• _HOW TO COMPLETE THIS TASK_
In the entries below, find each line with the string "Docker" and copy it.

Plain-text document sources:
╭──

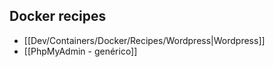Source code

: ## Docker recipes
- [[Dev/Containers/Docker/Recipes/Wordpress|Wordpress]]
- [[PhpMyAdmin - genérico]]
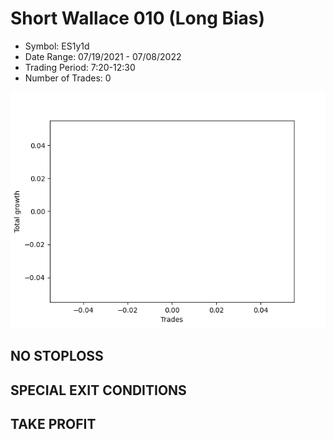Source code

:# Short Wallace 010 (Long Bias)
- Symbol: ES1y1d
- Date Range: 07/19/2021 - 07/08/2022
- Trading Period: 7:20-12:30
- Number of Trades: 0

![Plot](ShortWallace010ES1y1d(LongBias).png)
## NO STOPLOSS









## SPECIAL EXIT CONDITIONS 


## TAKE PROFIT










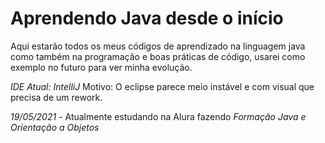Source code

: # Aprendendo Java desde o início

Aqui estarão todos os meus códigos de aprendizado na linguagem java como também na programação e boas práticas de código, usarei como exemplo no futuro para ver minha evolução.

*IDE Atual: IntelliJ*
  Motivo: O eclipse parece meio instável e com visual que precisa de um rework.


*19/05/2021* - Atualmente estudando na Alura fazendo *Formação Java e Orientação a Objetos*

╰──

• _SOLUTION_
: ## Docker recipes
- [[Dev/Containers/Docker/Recipes/Wordpress|Wordpress]]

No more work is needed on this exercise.